By Jeffrey Zimmet, MD, PhD

Associate Professor of Medicine, University of California, San Francisco, Director, Cardiac Catheterization Laboratory, San Francisco VA Medical Center

Dr. Zimmet reports no financial relationships relevant to this field of study.

SYNOPSIS: Researchers recently found that deferral of percutaneous coronary intervention based on fractional flow reserve and instantaneous wave-free ratio is equally safe, with a low one-year major adverse cardiac event rate of approximately 4%.

SOURCE: Escaned J, Ryan N, Mejía-Rentería H, et al. Safety of the deferral of coronary revascularization on the basis of instantaneous wave-free ratio and fractional flow reserve measurements in stable coronary artery disease and acute coronary syndromes. JACC Cardiovasc Interv 2018;11:1437-1449.

In the cardiac catheterization laboratory, clinicians recognize that visual estimates of lesion severity are limited, especially in cases of intermediate coronary stenoses. Physiologic measures have proven superior, with fractional flow reserve (FFR) taking the place as the default standard. Clinicians should recognize that the superiority of FFR-guided intervention (compared to guidance by angiography alone) demonstrated in investigations such as the FAME trial was based on the ability of the physiologic test to determine which lesions on which not to intervene. In general, the use of FFR results in fewer interventions compared to decision-making by angiography. The strategy of using a high FFR value to support conservative management of a lesion was based primarily on the outcomes of the 2001 DEFER trial, whose authors randomized 325 patients with FFR values > 0.75 to medical therapy or to percutaneous coronary intervention (PCI). DEFER was relatively small, included only patients with stable angina, and was performed in a different era of coronary intervention.

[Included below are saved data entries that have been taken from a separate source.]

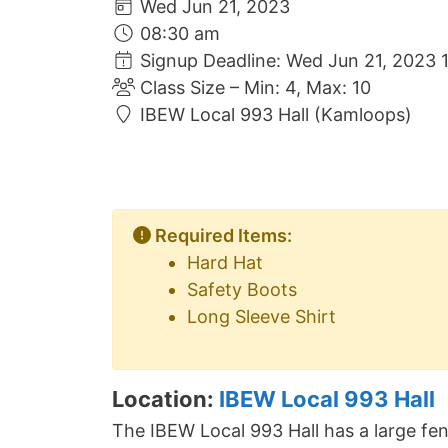
Wed Jun 21, 2023
08:30 am
Signup Deadline: Wed Jun 21, 2023 
Class Size – Min: 4, Max: 10
IBEW Local 993 Hall (Kamloops)
Required Items:
Hard Hat
Safety Boots
Long Sleeve Shirt
Location:
IBEW Local 993 Hall
The IBEW Local 993 Hall has a large fen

The authors of the Functional Lesion Assessment of Intermediate Stenosis to Guide Revascularisation (DEFINE-FLAIR) and iFR Versus FFR in Patients With Stable Angina Pectoris or Acute Coronary Syndrome (iFR-SWEDEHEART) randomized, clinical trials compared iFR to FFR in clinical decision-making for patients with coronary artery disease and intermediate-severity lesions. With instantaneous wave-free ratio (iFR), clinicians use a coronary pressure wire, similar to that used for FFR, to interrogate stenoses with a hyperemia-free (without adenosine) algorithm. Escaned et al used the combined data set from these two trials (4,486 patients total) to examine patients who deferred intervention based on the results of their invasive physiologic testing.

In the combined groups, 2,130 patients deferred PCI based on FFR values > 0.80 or iFR values > 0.89. Deferrals accounted for 50% of the iFR group and 45% of the FFR group. Of these, 1,675 patients presented with stable angina, while the remaining 440 patients had presented with acute coronary syndrome (ACS). Fewer lesions were deferred among patients with ACS compared to those presenting with stable angina (36% vs. 50%; P < 0.001).

Among deferred patients, major adverse cardiac events (MACE) at one year occurred in 46 of 1,117 patients in the iFR group and in 41 of 1,013 patients in the FFR group. Urgent revascularization accounted for most MACE events, occurring in approximately 3% of each group. Presentation with ACS was associated with a higher MACE rate compared to stable angina in deferred patients (5.91% vs. 3.64% in ACS and stable angina, respectively; hazard ratio, 0.61; 95% confidence interval, 0.38-0.99; P = 0.04).

The authors concluded that both iFR and FFR led to safe deferral of revascularization, with a low one-year MACE rate. Patients presenting with ACS experienced a higher event rate compared to those with stable angina.


It is a common misperception that the primary role of invasive physiologic tests such as iFR and FFR is to determine which lesions should be intervened on. The more important role of this technology is to demonstrate which lesions are not hemodynamically significant and should be managed medically.

The Escaned et al study included data from two large randomized studies, was performed with up-to-date techniques and devices, and featured highly complete data collection. The historical DEFER trial, on which much of current practice is based, included only 92 patients randomized to medical management. Escaned et al included more than 2,000 such patients. Understanding the expected hazards for patients going forward can be important. A 4% MACE rate for patients with a negative FFR or iFR is a good fact to know. Even for the ACS population, for which MACE was closer to 6% in the Escaned et al study, these data are reassuring, and support the concept of invasive physiologic testing to guide deferral of intervention.